Question
Raj and Maya have an investment portfolio with 4 investments that is meant to provide a balance between current income and capital growth. To achieve
Raj and Maya have an investment portfolio with 4 investments that is meant to provide a balance between current income and capital growth. To achieve this, Raj and Maya developed their portfolio over the past 3 years based on the idea of diversifying across various asset classes. Their portfolio contains the following asset classes:
• Common stock;
• Corporate bonds;
• Mutual fund shares;
• Options.
Raj and Maya would like to pass their portfolio over to you to manage. Before doing so, they are interested in measuring the return on their investment and assessing how well their portfolio has performed compared with the market. They hope that the return they generated from their portfolio over the past year is greater than the return they would have gained by investing in a portfolio consisting of the S&P500 stock index, which returned 9.4% in the last year. The risk-free rate was 5.4%.
You have agreed to analyse Raj and Maya’s portfolio, and you have estimated their portfolio’s beta to be 1.23.
Raj and Maya requested that you not consider any taxes in your analysis.
Raj and Maya’s investment portfolio
• Common stock
o 500 shares of Corinthian Tools Manufacturing
o Quarterly dividends of $0.25, $0.25, $0.30, and $0.30 paid during the year
o Strong history of consistently paying dividends
o Expanding market shares offers moderate potential for capital gains
o Share price at beginning of year = $19.55
o Share price at end of year = $22.15
• Corporate bonds
o 12 bonds issued by Doric Highways Infrastructure
o Par value = $1,000
o Reach maturity in 2030
o Coupon rate = 8.750%
o ‘A’ bond rating by Fitch
o Market value of bond at beginning of year = 98.350
o Market value of bond at end of year = 96.500
• Mutual fund shares
o 400 shares in the Ionic Fund
o Balanced mutual fund
o Dividend distribution composition
▪ $0.75 investment income
▪ $0.60 capital gains
o NAV at beginning of year = $20.20
o NAV at end of year = $21.15
• Options
o 100 contracts on the stock of a pet food company
o Value of 100 contracts at beginning of year = $23,000
o Value of 100 contracts at end of year = $25,000
a) Calculate the holding period return for each of the 4 investments.

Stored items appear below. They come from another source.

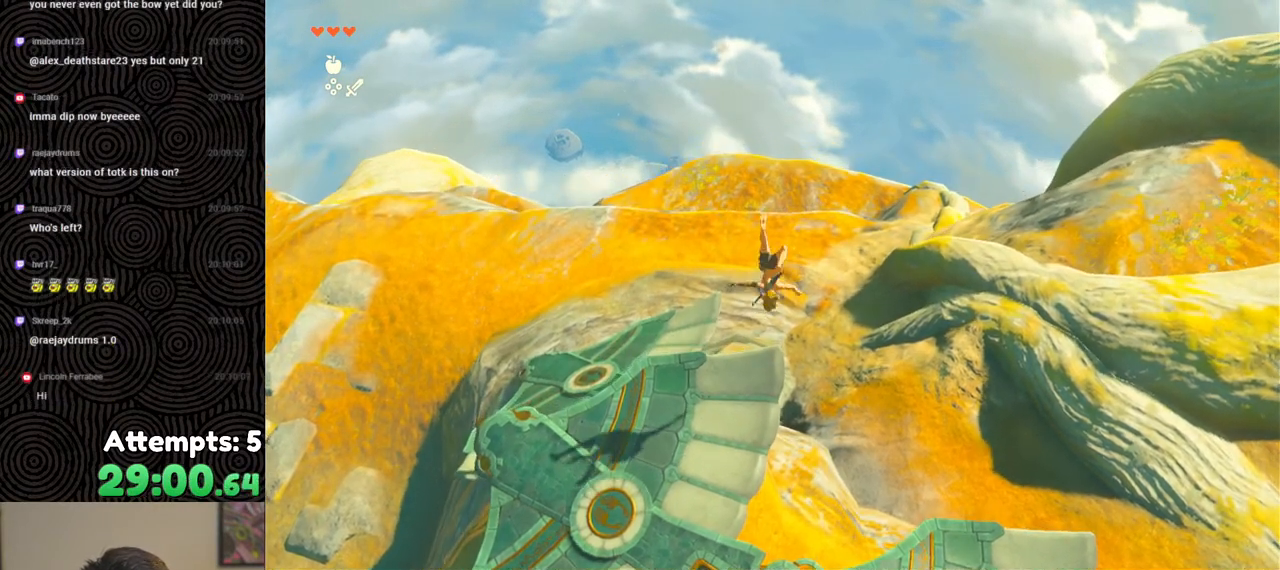
{"buttons": [], "left_stick": "up", "right_stick": "center", "events": [[83, "B", "down"], [167, "Y", "down"], [283, "Y", "up"], [317, "R1", "up"], [333, "B", "up"]]}
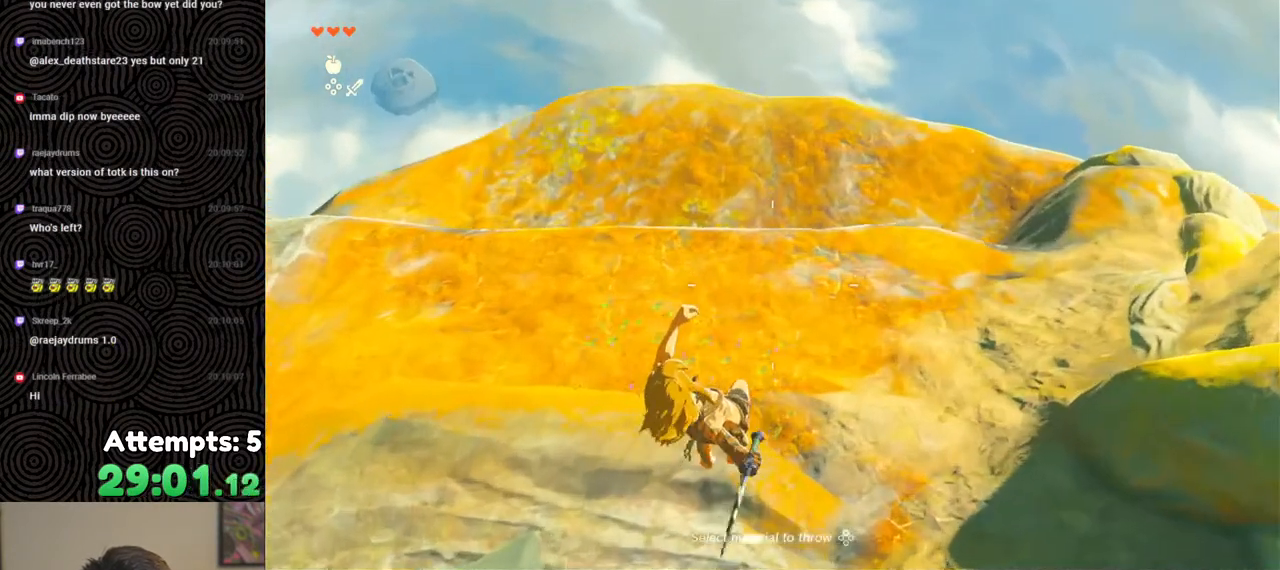
{"buttons": [], "left_stick": "up", "right_stick": "center", "events": [[400, "B", "down"], [500, "B", "up"]]}
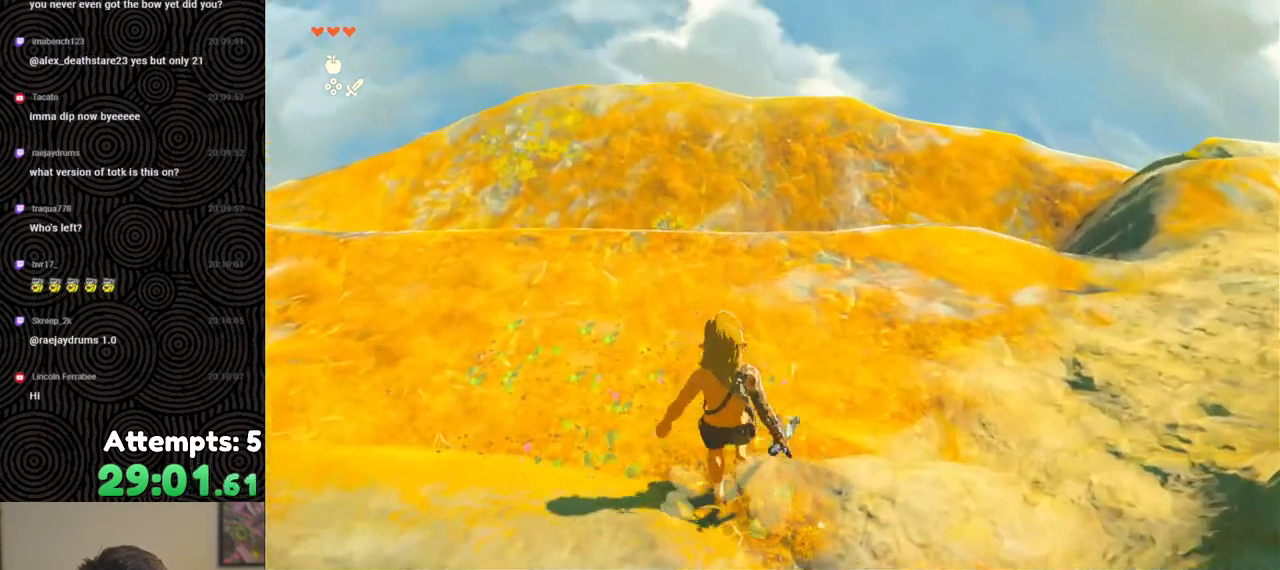
{"buttons": [], "left_stick": "up", "right_stick": "center", "events": [[83, "X", "down"], [167, "X", "up"]]}
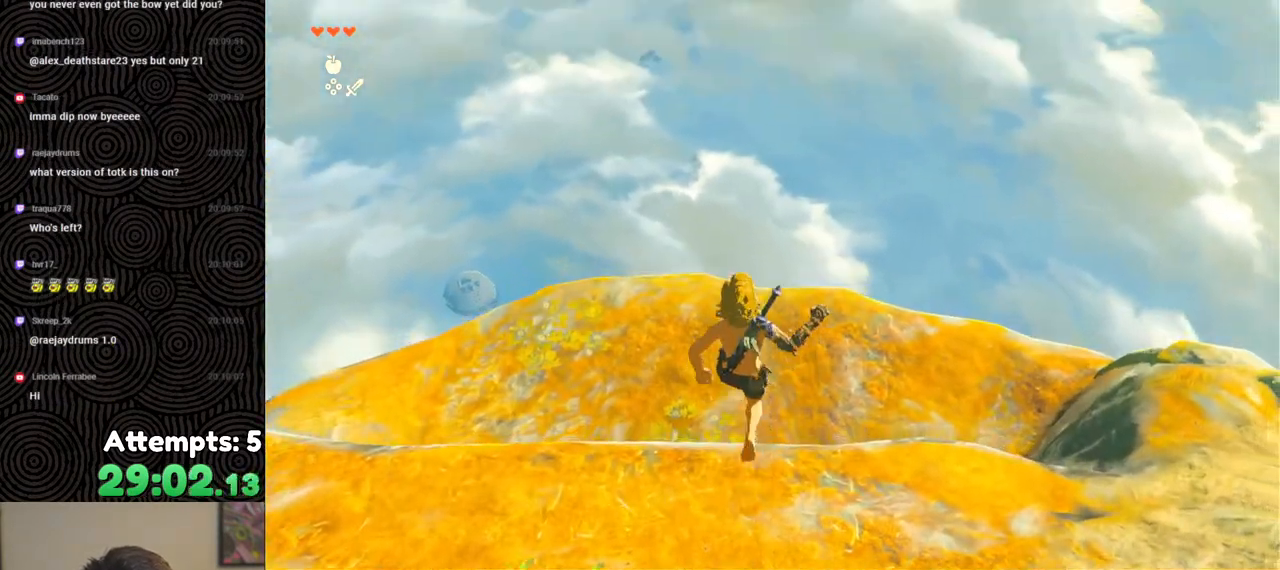
{"buttons": [], "left_stick": "up", "right_stick": "center", "events": [[117, "X", "down"], [233, "X", "up"], [317, "right_stick", "down"], [500, "right_stick", "center"]]}
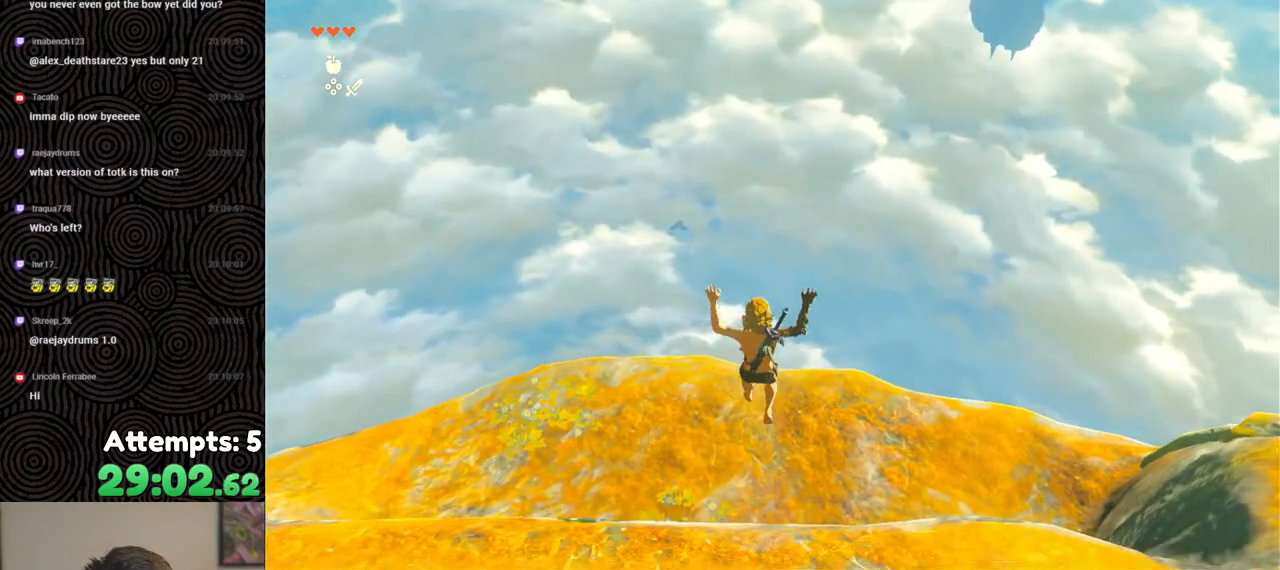
{"buttons": [], "left_stick": "up", "right_stick": "center", "events": [[50, "B", "down"], [350, "X", "down"], [367, "B", "up"], [467, "X", "up"]]}
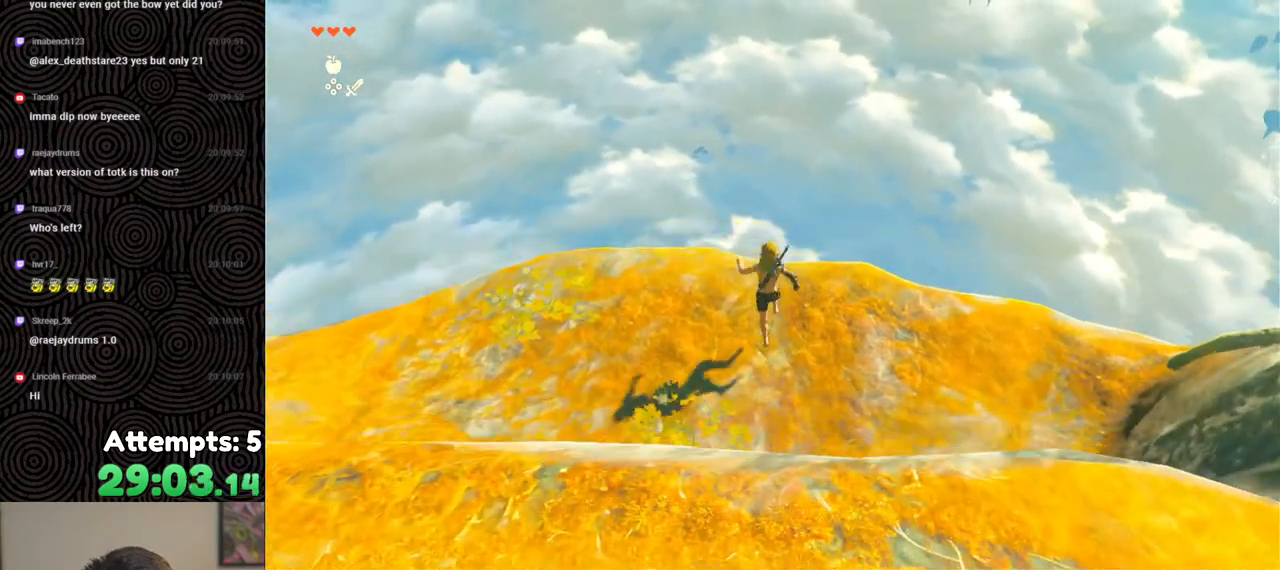
{"buttons": [], "left_stick": "up", "right_stick": "down", "events": [[67, "right_stick", "down"]]}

b) Calculate the holding period return for Raj and Maya’s entire portfolio.
c) With regard to Raj and Maya’s portfolio objective, comment on the portfolio’s total return relative to its current income and capital gain components. Note that no assets were sold or purchased in the last year, so no capital gains or losses were realised – the portfolio’s capital gains are notional and represent the appreciation of the assets.
d) Using the previously calculated holding period return for Raj and Maya’s portfolio, calculate the Jensen’s measure. Comment on the performance of their portfolio on a risk-adjusted, market-adjusted basis.
e) Is it reasonable to use Jensen’s measure to evaluate Raj and Maya’s portfolio? Why or why not?
f) Raj and Maya are happy to consider revising their portfolio. Do you have any recommendations for them? Explain your recommendations.